To titrate the viral supernatants and determine when viral entry and replication was not blocked by disulfide-reducing compounds, evident by cytopathic effects (CPE), the TCID₅₀ assay was performed. To this end, Vero’76 cells were infected with viral supernatants that were serially diluted 10-fold for 1 hour at 37 °C. After 1 hour, the virus inoculum was removed and the maintenance medium was added composed of DMEM supplemented with 2% FBS, 1X Pen-Strep and 1 μg/mL L-[(toluene-4-sulphonamido)-2-phenyl] ethyl chloromethyl ketone (TPCK)-trypsin (Sigma-Aldrich). The CPE was observed by visual microscopy at 3 and 5 days post-infection (d.p.i.) for the SARS-CoV-2-induced phenotype, evident by cell death, clustering and rounding of cells. The TCID₅₀ titers were determined by the Reed and Muench algorithm.
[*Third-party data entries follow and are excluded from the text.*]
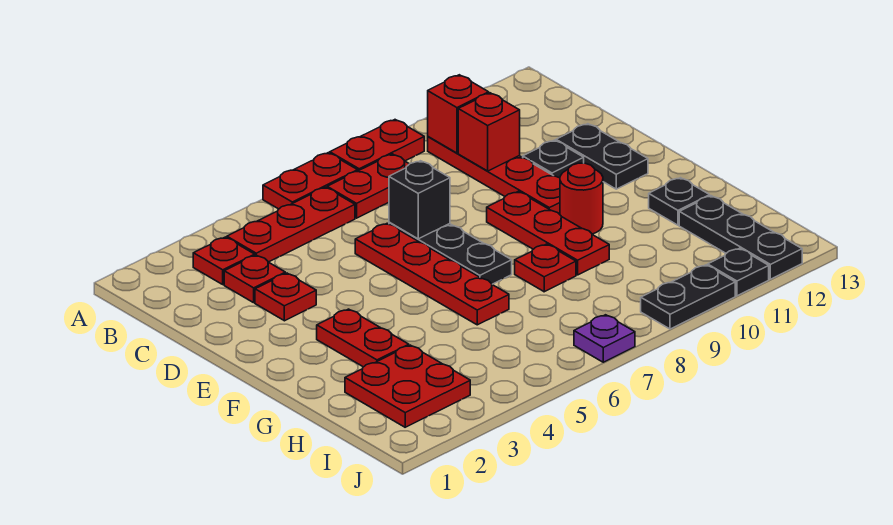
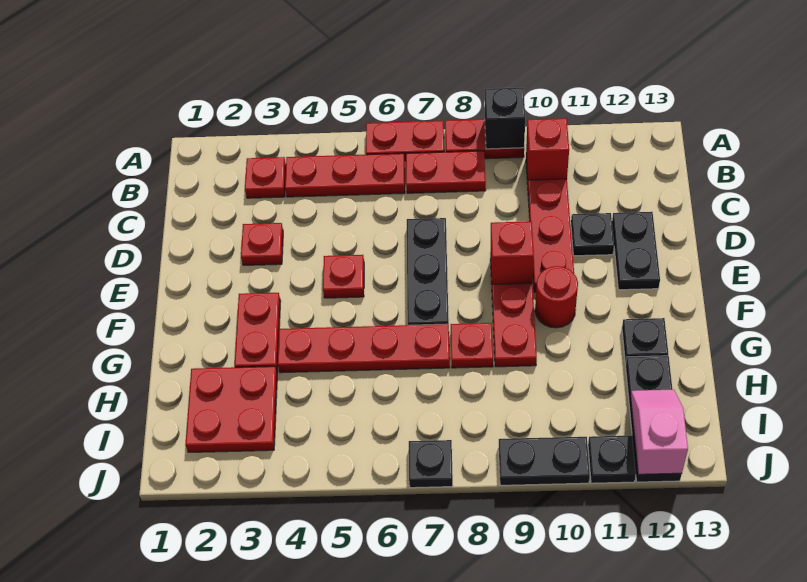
red 1x1 plate [224,255,285,303] -> red 1x1 plate moved to [323,255,364,298]
red 1x1 brick [458,93,520,171] -> red 1x1 brick moved to [491,221,534,284]
red 1x4 plate [355,223,509,325] -> red 1x4 plate turned to [278,324,450,373]
black 1x1 brick [389,161,450,239] -> black 1x1 brick moved to [485,88,525,149]
none -> pink 1x2 slope [631,390,688,474]
purple 1x1 plate [574,315,635,362] -> black 1x1 plate [409,440,453,488]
In parallel, the serially-diluted compounds were added to uninfected control cells, allowed to remain for two hours, after which the compounds were carefully washed away and replaced by fresh media, as described above. Cell viability was determined 48-hours post-exposure. Two cell viability assays were used – CellTiter 96 Aqueous One Solution Assay (Promega; G3580), which yields colored formazan product when metabolically active cells reduce the MTS tetrazolium (Owen’s reagent), and resazurin (Alamar Blue, Sigma-Aldrich; R7017) assay, which yields fluorescent resorufin upon reaction with dehydrogenase enzymes of metabolically active cells. Both assays were conducted according to manufacturers’ protocols.⁷⁰ Briefly, for the CellTiter Aqueous assay, the cells were incubated with the MTS tetrazolium reagent for 2 hours at 37 °C to allow the development of the color and the absorbance values were determined at 490 nm. For resazurin, the growth media was removed and substituted by 100 µl of fresh media, containing 88 µM resazurin. Cells were incubated for 2 hours and the fluorescence was measured at an excitation of 530 nm and emission of 590 nm. The assays were conducted in triplicates in each independent experiment.

Statistical analysis

TCID₅₀ viral titers were plotted against the concentration of compounds. The effective concentration EC₉₀ was determined as the concentration of compound that reduces the viral titer by 90% when compared to untreated infected control. Both cell viability and viral titer results were plotted and EC₉₀ values were calculated in GraphPad Prism 9 software, using the non-linear four-parameter regression analysis, along with a 95% confidence interval (95% CI).

Edited by M.F. Summers

Appendix A. Supplementary material

The following are the Supplementary data to this article:

Data availability

We have shared the link to molecular dynamics data in the text of the main manuscript and revision notes. The DOI link will become active upon acceptance of the manuscript.